### Exercise requirements
The text of every record, exactly as given and with no pictures, should be your output.

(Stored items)
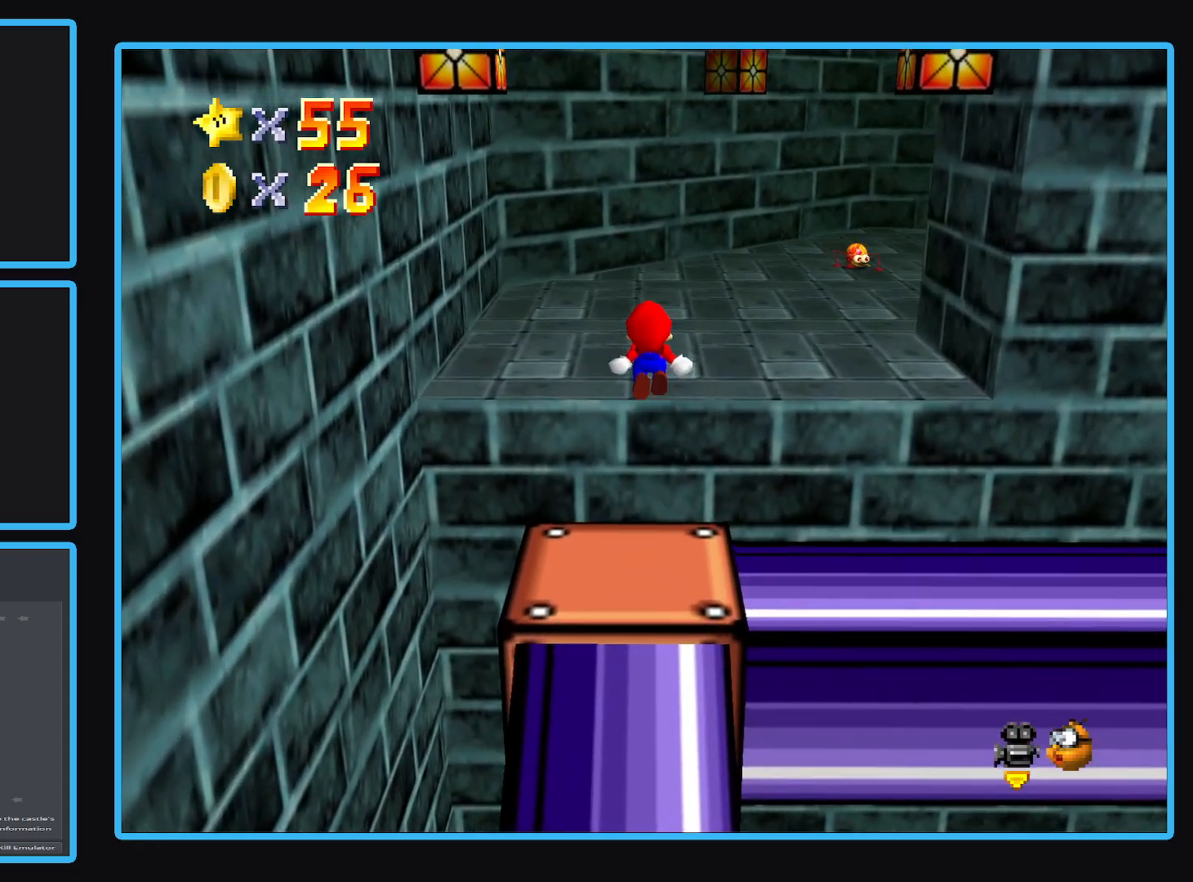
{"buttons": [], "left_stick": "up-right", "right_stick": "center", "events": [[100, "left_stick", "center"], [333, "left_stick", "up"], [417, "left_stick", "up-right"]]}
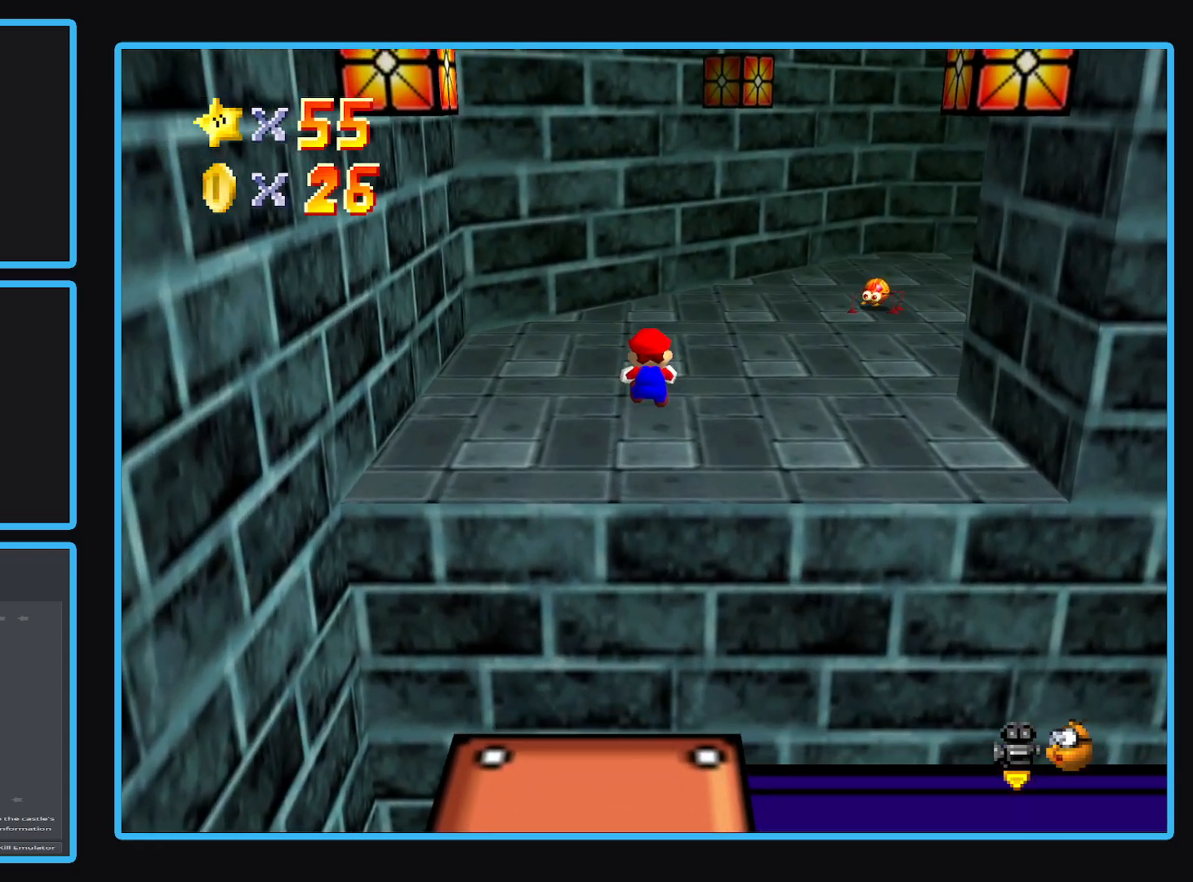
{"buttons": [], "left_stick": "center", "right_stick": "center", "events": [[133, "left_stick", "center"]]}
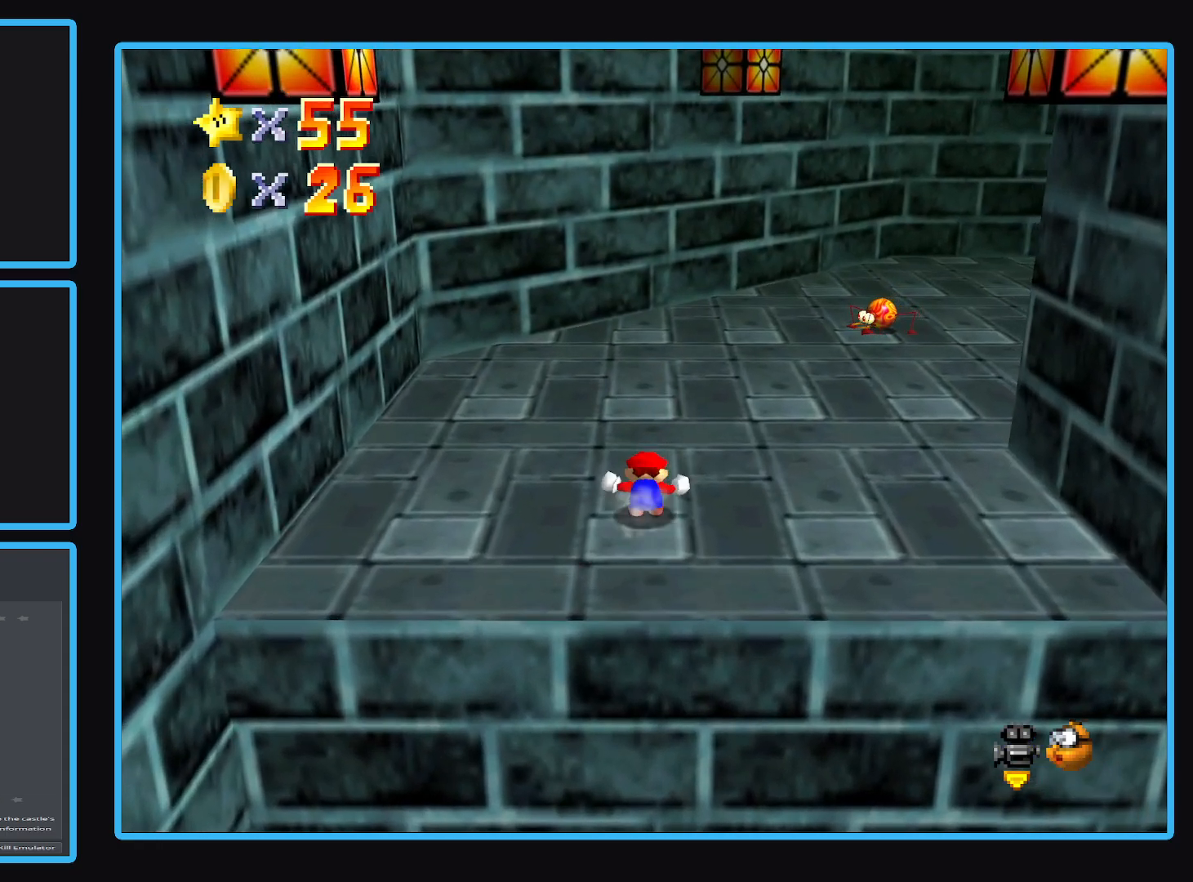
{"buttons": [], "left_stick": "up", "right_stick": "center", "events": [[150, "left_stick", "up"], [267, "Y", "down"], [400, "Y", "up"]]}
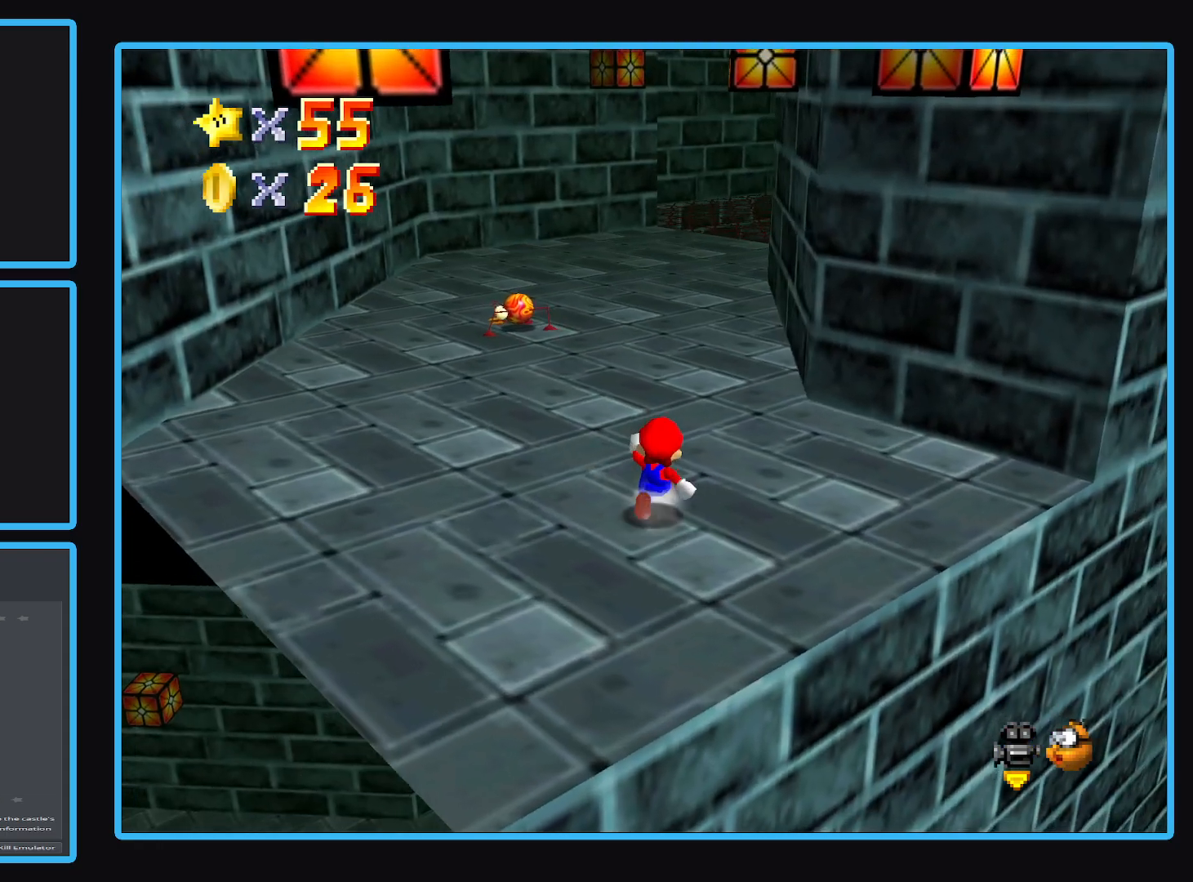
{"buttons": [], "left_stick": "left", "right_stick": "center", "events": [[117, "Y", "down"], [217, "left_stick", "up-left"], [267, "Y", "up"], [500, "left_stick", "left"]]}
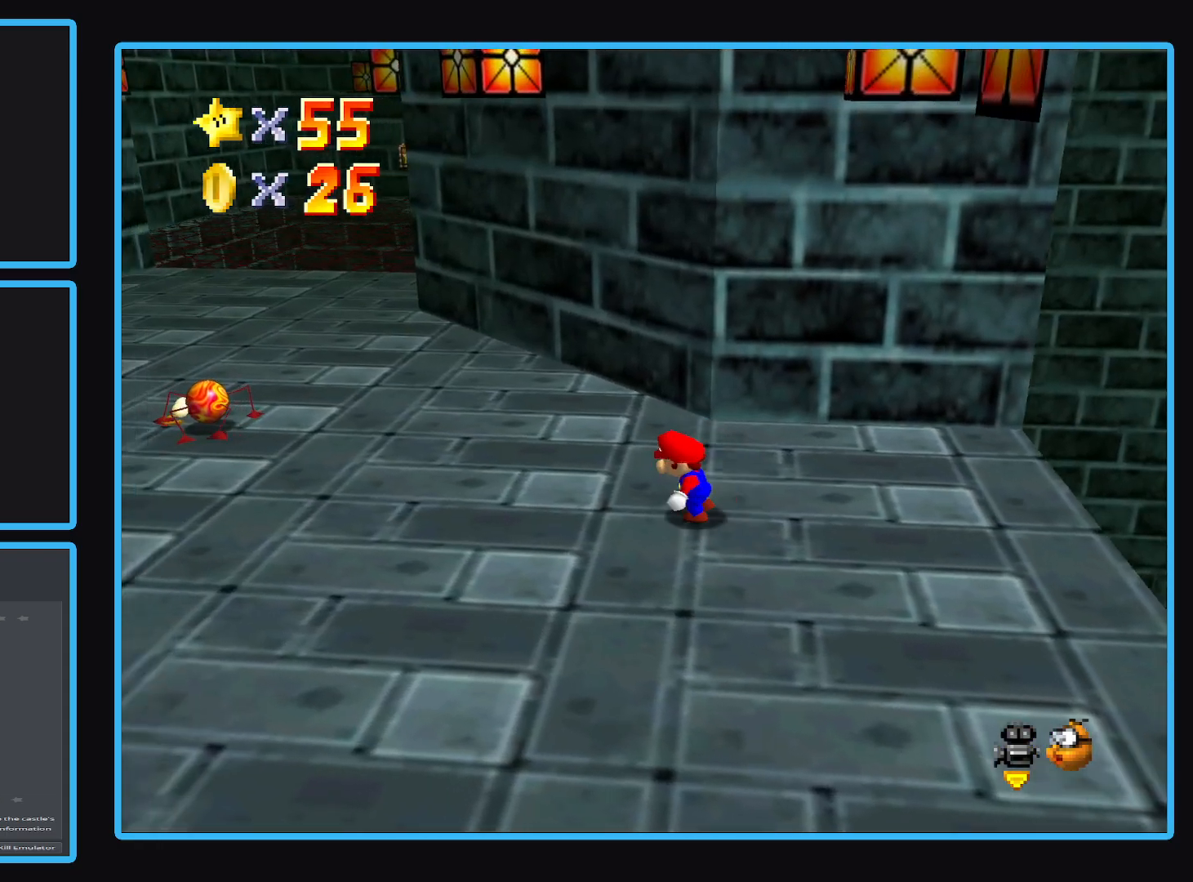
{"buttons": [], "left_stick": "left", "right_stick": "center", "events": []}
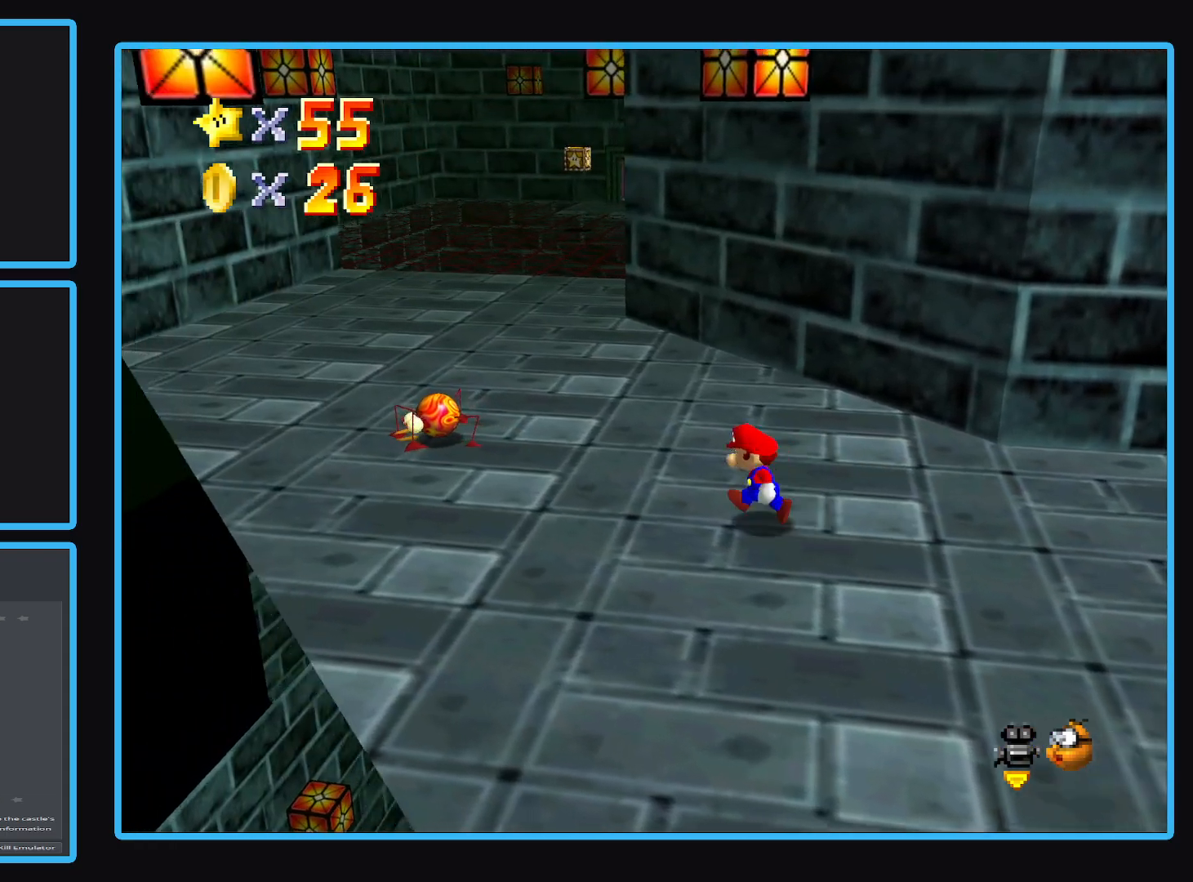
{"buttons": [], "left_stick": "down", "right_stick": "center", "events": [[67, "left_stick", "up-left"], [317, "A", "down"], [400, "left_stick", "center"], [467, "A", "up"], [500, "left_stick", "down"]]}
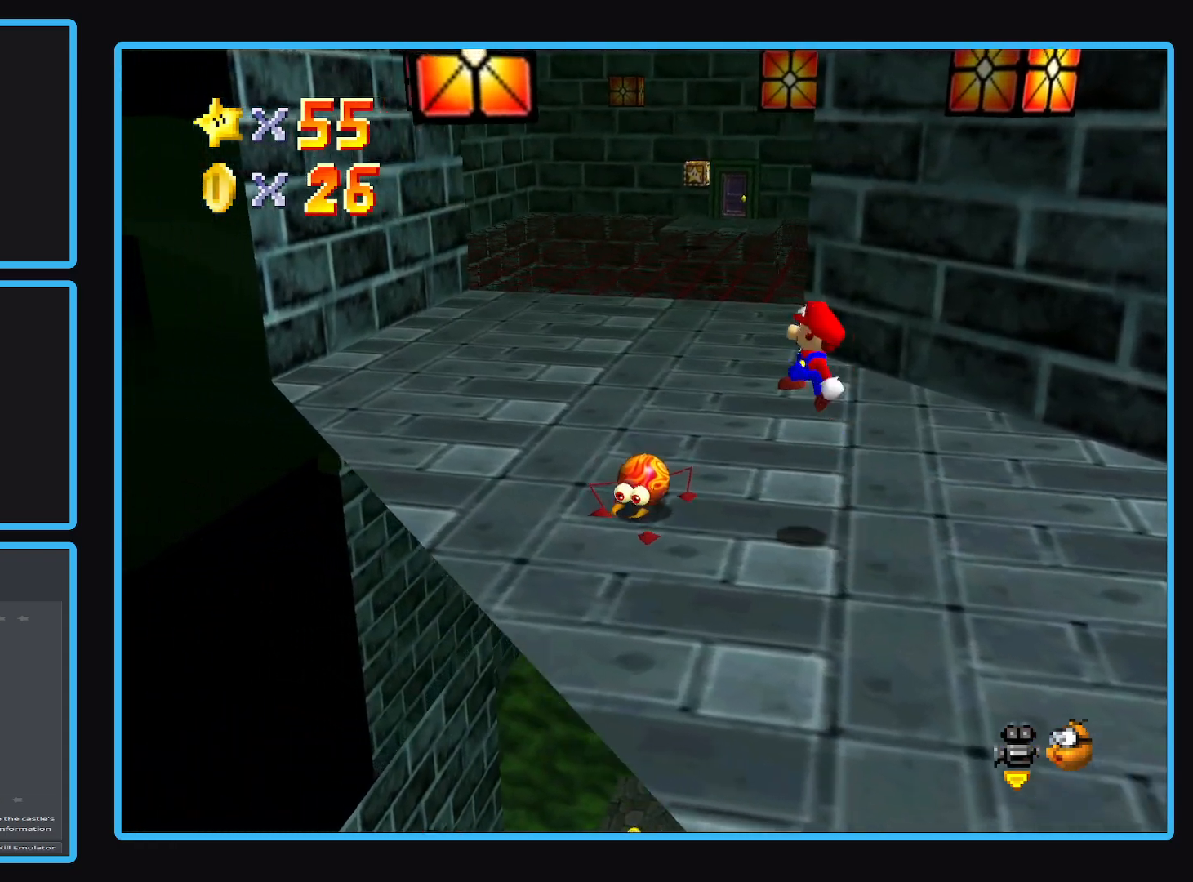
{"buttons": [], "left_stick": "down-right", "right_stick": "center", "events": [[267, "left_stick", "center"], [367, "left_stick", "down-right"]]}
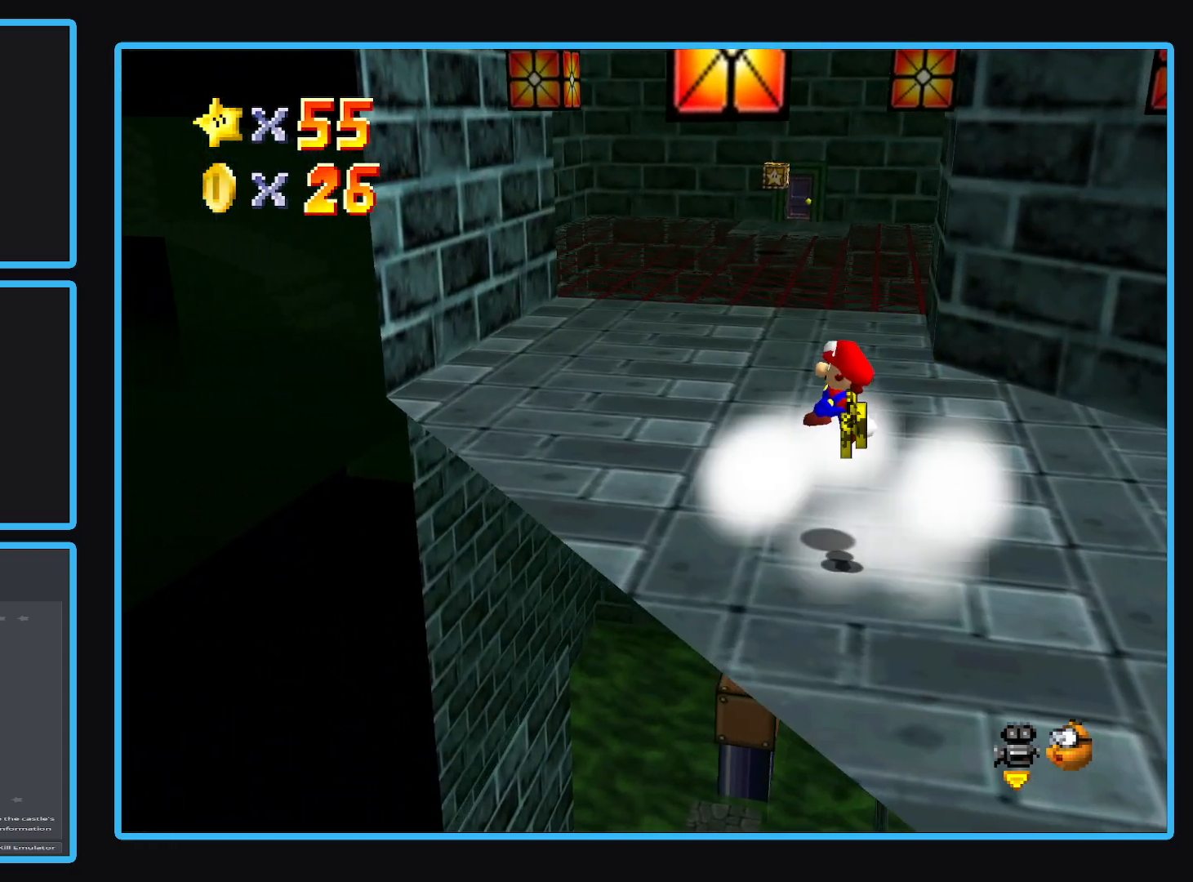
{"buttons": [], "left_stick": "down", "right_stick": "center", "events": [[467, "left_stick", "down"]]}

### Solution to this exercise
{"buttons": [], "left_stick": "up-right", "right_stick": "center", "events": [[100, "left_stick", "center"], [333, "left_stick", "up"], [417, "left_stick", "up-right"]]}
{"buttons": [], "left_stick": "center", "right_stick": "center", "events": [[133, "left_stick", "center"]]}
{"buttons": [], "left_stick": "up", "right_stick": "center", "events": [[150, "left_stick", "up"], [267, "Y", "down"], [400, "Y", "up"]]}
{"buttons": [], "left_stick": "left", "right_stick": "center", "events": [[117, "Y", "down"], [217, "left_stick", "up-left"], [267, "Y", "up"], [500, "left_stick", "left"]]}
{"buttons": [], "left_stick": "left", "right_stick": "center", "events": []}
{"buttons": [], "left_stick": "down", "right_stick": "center", "events": [[67, "left_stick", "up-left"], [317, "A", "down"], [400, "left_stick", "center"], [467, "A", "up"], [500, "left_stick", "down"]]}
{"buttons": [], "left_stick": "down-right", "right_stick": "center", "events": [[267, "left_stick", "center"], [367, "left_stick", "down-right"]]}
{"buttons": [], "left_stick": "down", "right_stick": "center", "events": [[467, "left_stick", "down"]]}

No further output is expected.